* Texto para leer

«A los mayores no solo hay que asistirles, hay que escucharlos»

«A los mayores no solo hay que asistirles, hay que escucharlos» 

León XIV visita una residencia para personas mayores en Angola. «Ellos custodian la sabiduría de un pueblo», afirma

Juan Luis Vázquez Díaz-Mayordomo
El Papa saluda a una de las mujeres del centro. Foto: Vatican Media.
El Papa saluda a una de las mujeres del centro. Foto: Vatican Media.

León XIV comenzó su tercer día de viaje apostólico a Angola visitando la residencia para personas mayores de la ciudad de Saurimo. Allí ha recordado que el cuidado de las personas frágiles es un indicador muy importante de la calidad de la vida social de un país. «Les debemos gratitud, porque han afrontado grandes dificultades por el bien de la comunidad. Y no solo hay que asistirles, hay que escucharlos», ha dicho. 

«Les agradezco mucho su acogida, tan llena de fe», expresó el Pontífice abriendo su saludo ante los residentes y el personal que los asiste. Con atención, León XIV escuchó también el testimonio de una persona mayor, quien manifestó a nombre de todos los residentes la «gran alegría» por la visita del Santo Padre que, dijo, «aumenta nuestra esperanza de vida».

* Preguntas
**A)** Según la noticia sobre la visita del Papa, ¿en qué ciudad de Angola está la residencia para personas mayores?
**B)** Prolonga la noticia sobre la visita del Papa a partir de su última oración.
Las líneas que vienen después no tienen nada que ver con la noticia sobre la visita del Papa.

* Datos aportados
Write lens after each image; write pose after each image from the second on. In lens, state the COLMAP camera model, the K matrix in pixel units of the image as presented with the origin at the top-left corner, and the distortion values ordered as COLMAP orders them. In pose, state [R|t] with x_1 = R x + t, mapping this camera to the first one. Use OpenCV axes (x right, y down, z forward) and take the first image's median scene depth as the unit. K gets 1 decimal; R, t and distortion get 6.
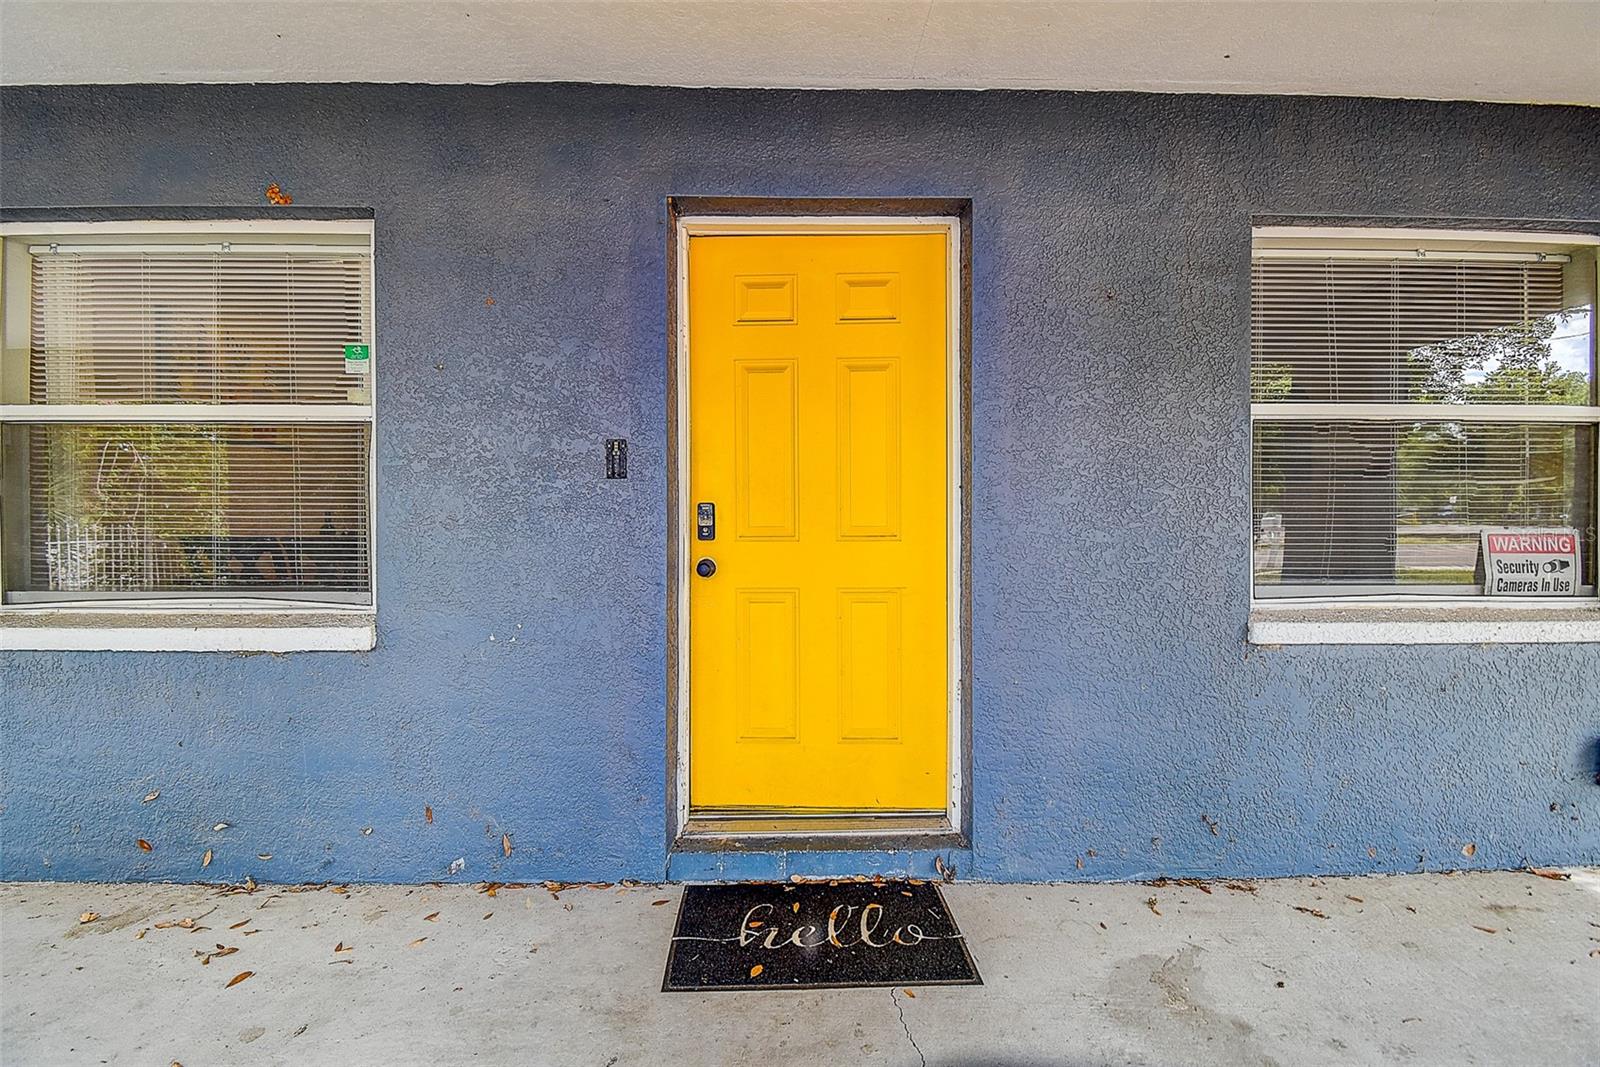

* Resultados
**A)** En Saurimo.

**B)**
Un momento del encuentro con los mayores. Foto: Vatican News.
Un momento del encuentro con los mayores. Foto: Vatican News.

Conmovido por oír que llaman a este lugar «hogar», lo cual «habla de familia», el Obispo de Roma manifestó su esperanza de que todos «puedan vivir aquí realmente, en la medida de lo posible, en un ambiente familiar». 

En casa de amigos 

En su discurso, el Papa recordó que a Jesús le agradaba estar en la casa de sus amigos: iba a la casa de Pedro, en Cafarnaúm, visitaba a María, Marta y Lázaro, en su casa, en Betania, donde era recibido con familiaridad. Y añadió: «Por eso, queridos hermanos, me gusta pensar que Jesús habita también aquí, en esta casa. Sí, Él vive entre ustedes cada vez que intentan amarse y ayudarse mutuamente como hermanos y hermanas. Cada vez que, tras una incomprensión o una pequeña ofensa, saben perdonarse y reconciliarse. Cada vez que, algunos de ustedes o todos juntos, rezan con sencillez y humildad». 

 El Santo Padre expresó además su agradecimiento a las autoridades angoleñas por las iniciativas en favor de los ancianos más necesitados, así como a todos los colaboradores y voluntarios. «El cuidado de las personas frágiles –afirmó– es un indicador muy importante de la calidad de la vida social de un país».  

Y a continuación indicó que «a las personas mayores no sólo hay que asistirlas, ante todo hay que escucharlas, porque custodian la sabiduría de un pueblo. Y les debemos gratitud, porque han afrontado grandes dificultades por el bien de la comunidad».